On pourrait énumérer une par une toutes les qualités de La vie est belle, mais le film de Capra rassemble autour de lui une telle unanimité que l’entreprise n’aura finalement que peu d’impact. On vous renverra donc simplement à la (re)découverte de ce classique du cinéma américain, qui s’offre ici une nouvelle jeunesse par le biais d’un nouveau – et époustouflant – transfert 4K qui ne fera que confirmer qu’en plus de ses qualités narratives et de sa portée presque « humaniste », le film était également une authentique claque formelle, d’une richesse et d’une modernité vraiment étonnantes, qu’on le prenne par le prisme de sa réalisation ou de sa direction artistique. Indispensable.

 

 

Le Blu-ray

[4,5/5]

Bénéficiant d’une toute nouvelle remasterisation 4K, La vie est belle débarque ce mois-ci chez Paramount Pictures à la fois en Blu-ray et en Ultra HD Blu-ray 4K. Et on ne pourra se réjouir en voyant le résultat visuel de cette nouvelle édition Blu-ray. Le résultat à l’image est tout simplement magnifique, la restauration ayant été effectuée avec soin. Le niveau de détail est excellent, avec un piqué d’une précision inédite et une gestion des contrastes tout à fait remarquable. L’absence de filtrage superflu permet également à l’image de s’offrir une patine argentique respectée à la lettre, ce qui est toujours très agréable. Côté son, la VO mixée en Dolby TrueHD 2.0 (mono d’origine) est solide et équilibrée, qu’il s’agisse des dialogues ou de l’intégration des effets sonores, il n’y a vraiment rien à redire. La VF est quant à elle proposée en Dolby Digital 2.0 (mono d’origine), et peine forcément à retrouver l’excellence de la piste VO. L’ensemble est néanmoins satisfaisant, même si la bande-son est mixée un peu bas, et nécessite de monter un peu le son pour profiter pleinement du film.

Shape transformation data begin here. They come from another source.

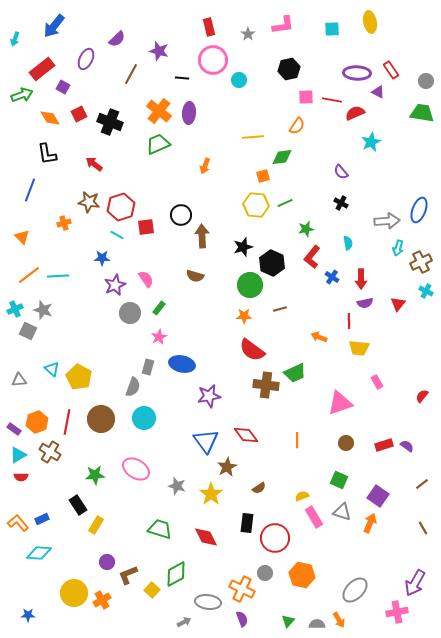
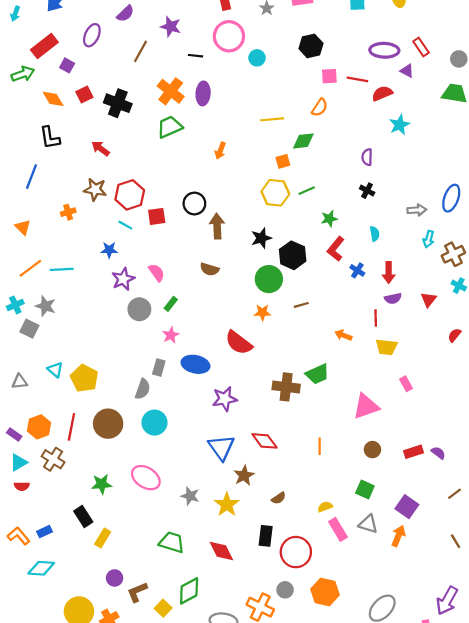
purple semicircle: (341, 172) -> (367, 157), turned 42
gray arrow: (387, 221) -> (417, 210), size x0.7
red semicircle: (252, 350) -> (239, 343), moved
red semicircle: (422, 396) -> (454, 335), moved

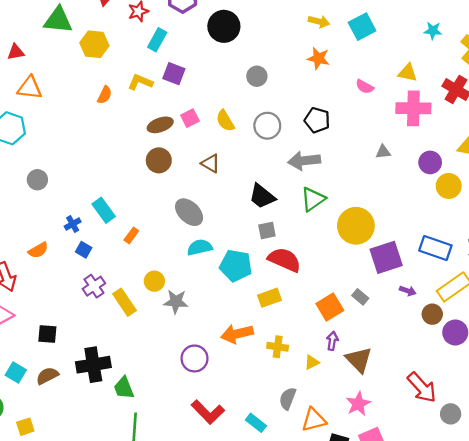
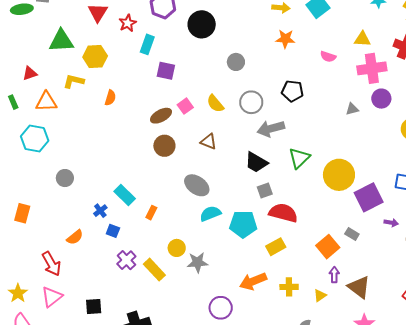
yellow L-shape: (140, 82) -> (74, 81), moved
gray arrow: (304, 161) -> (271, 129), moved
purple circle: (430, 162) -> (381, 99), moved

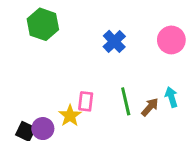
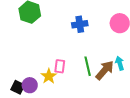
blue cross: (114, 41) -> (80, 24), turned 35
brown arrow: (150, 107) -> (105, 70), size x1.5

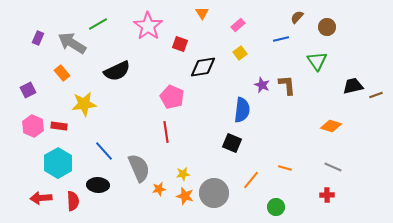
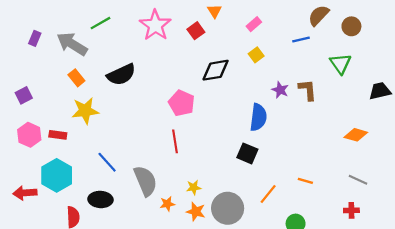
brown semicircle: (297, 17) -> (319, 15), size x1.5
red square: (180, 44) -> (196, 31), moved, turned 35
orange rectangle: (62, 73) -> (76, 78), moved
red arrow: (41, 198) -> (25, 193), moved

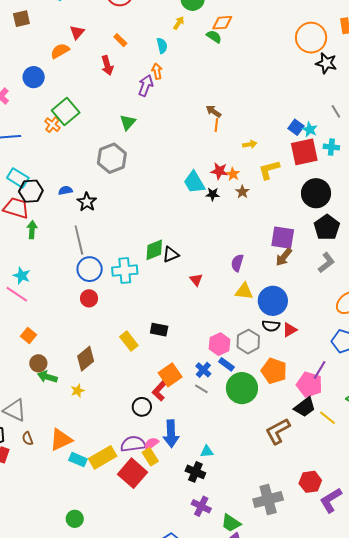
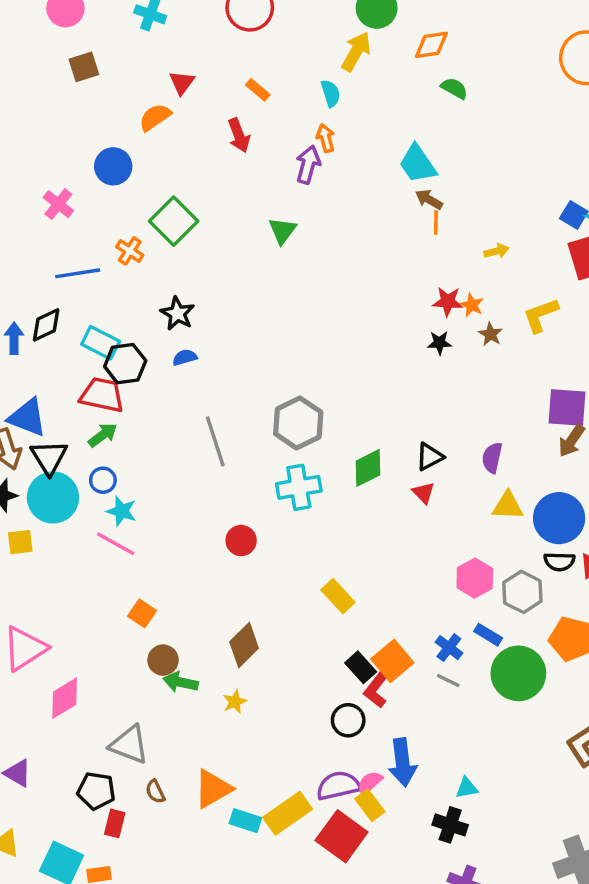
yellow arrow: (179, 23) -> (356, 52), size x1.6
green semicircle: (214, 37) -> (454, 88), moved
orange cross: (52, 125) -> (130, 251), moved
gray hexagon: (112, 158) -> (298, 423), moved
yellow L-shape: (269, 170) -> (541, 315), moved
cyan trapezoid: (194, 182) -> (418, 164), moved
black star: (87, 202) -> (177, 313), moved
green arrow: (32, 230) -> (103, 435), moved, turned 54
green diamond: (154, 250) -> (368, 468), moved
black triangle: (171, 254) -> (430, 457), moved
blue circle: (90, 269) -> (103, 480), moved, size x0.6
black rectangle: (159, 330) -> (361, 667), moved, turned 42
yellow rectangle: (129, 341) -> (338, 596), moved
pink hexagon: (220, 344) -> (475, 578), moved

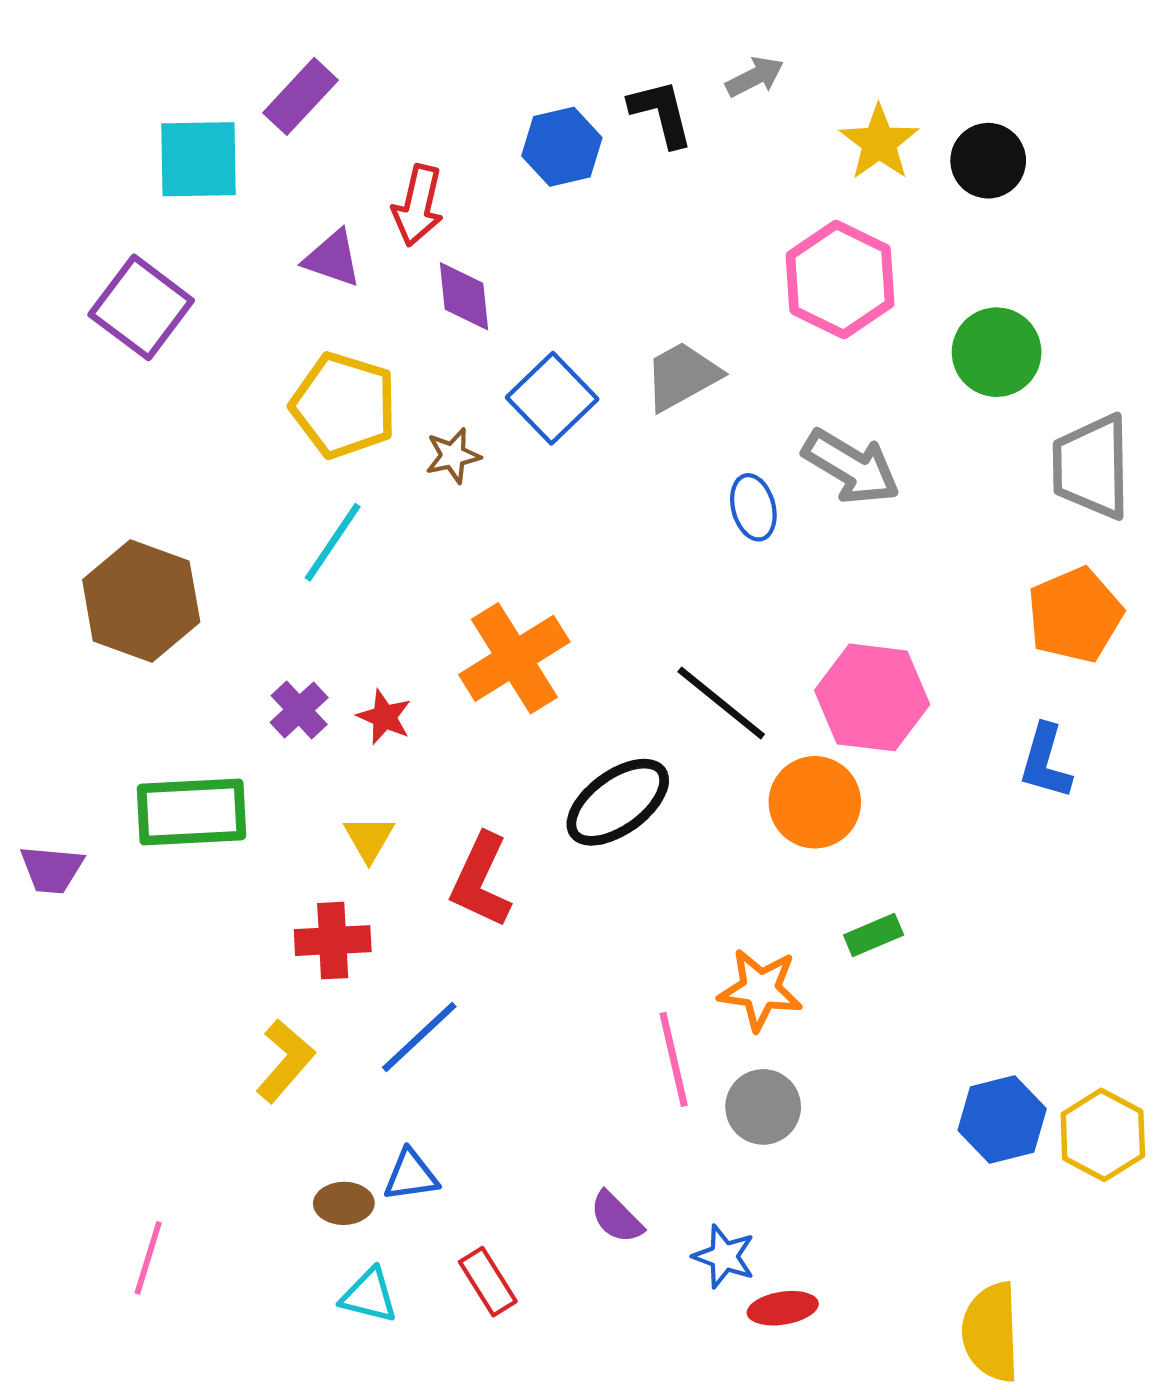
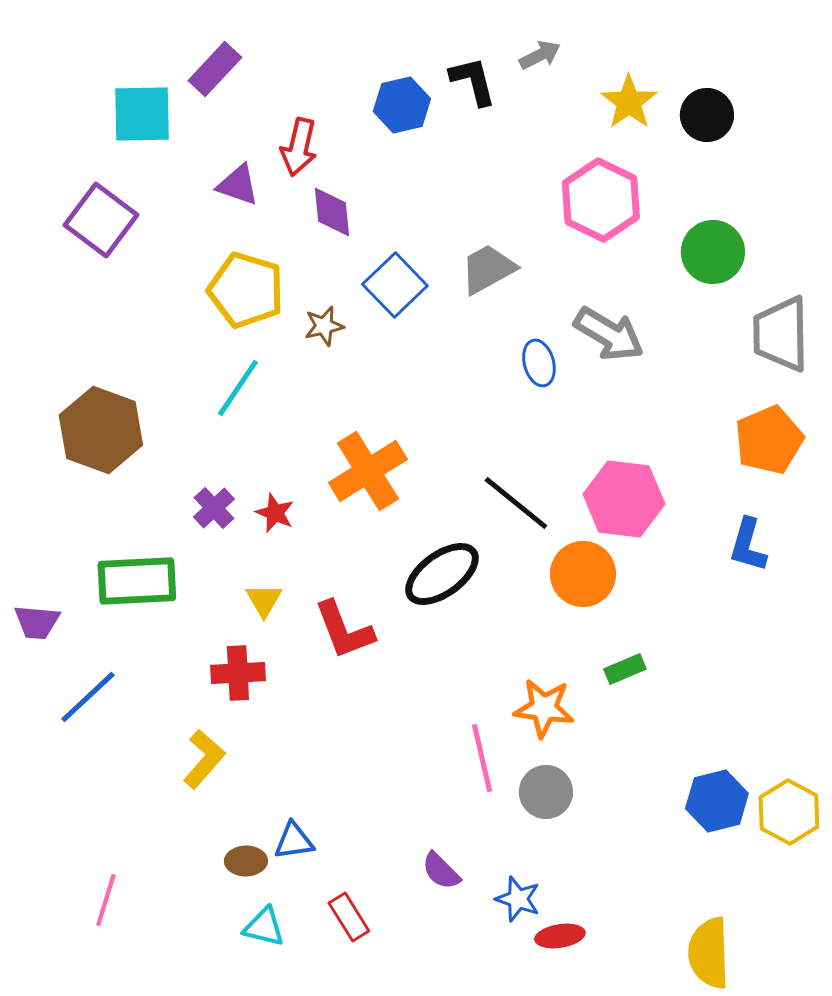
red L-shape: (481, 880) -> (344, 630), turned -46
blue line: (419, 1037) -> (88, 697), moved

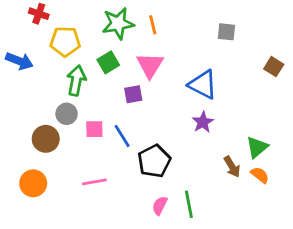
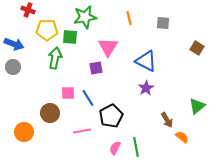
orange line: (153, 25) -> (129, 18), moved
green square: (108, 62) -> (70, 37), moved, turned 35
gray circle: (67, 114) -> (13, 67), moved
brown circle: (46, 139) -> (50, 113), moved
green triangle: (257, 147) -> (197, 106), moved
orange semicircle: (260, 175) -> (182, 137), moved
pink line: (94, 182) -> (82, 131), moved

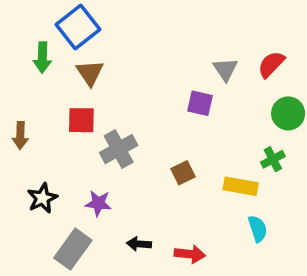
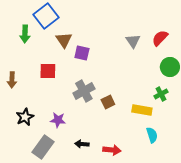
brown triangle: (90, 73) -> (64, 40), moved
purple square: (200, 103) -> (82, 53), moved
gray cross: (119, 149) -> (84, 91), moved

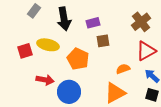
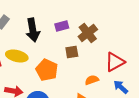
brown cross: (141, 22) -> (88, 33), moved
purple rectangle: (93, 23) -> (62, 26), moved

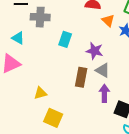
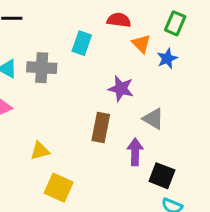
gray cross: (40, 17) -> (42, 68), moved
cyan rectangle: (65, 39) -> (82, 43), moved
gray triangle: (103, 70) -> (153, 119), moved

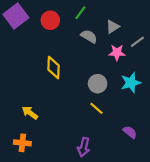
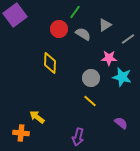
red circle: (50, 20) -> (59, 29), moved
pink star: (117, 53) -> (109, 58), moved
cyan star: (131, 83) -> (122, 77), turned 30
yellow arrow: (30, 113) -> (37, 117), moved

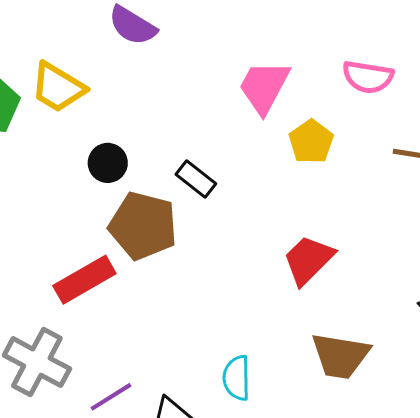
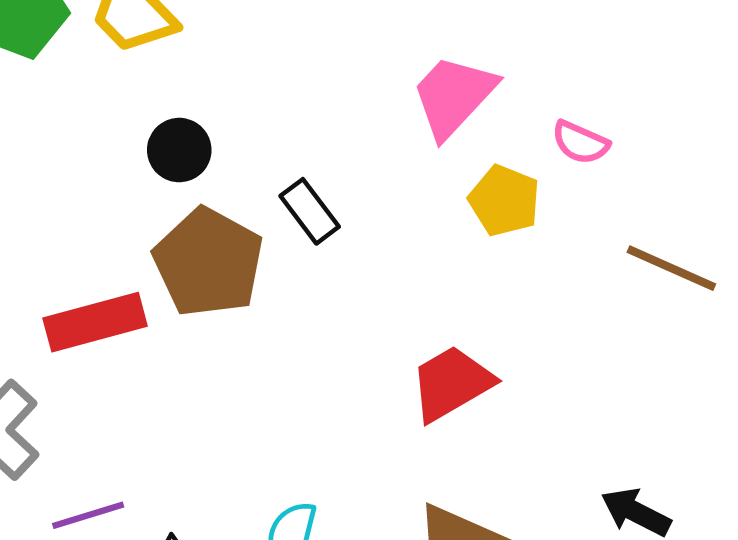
pink semicircle: (368, 77) -> (580, 142), moved, size x0.7
yellow pentagon: (311, 142) -> (504, 201), turned -30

Du côté de la section suppléments, on trouvera tout d’abord un sujet sur le processus de restauration du film (13 minutes). Étonnamment précis d’un point de vue technique et très intéressant, ce sujet reviendra sur la difficulté à travailler sur des bandes argentiques dégradées, mais également sur les progrès techniques ayant permis de redonner un coup de jeune au film de Capra. On continuera ensuite avec un making of rétrospectif (22 minutes) qui reviendra sur la carrière de Frank Capra et la façon dont La vie est belle s’y intègre. Plusieurs aspects techniques seront également abordés : la nouvelle neige artificielle utilisée sur le film (révolutionnaire pour l’époque), le traitement du son, la photographie, les scènes écartées du montage final, l’échec du film au box-office à sa sortie, etc. Pour terminer, Paramount nous propose de découvrir une série d’images d’archives tournant autour de la fête de fin de tournage du film (8 minutes) : un sujet muet mais s’avérant une sacrée curiosité.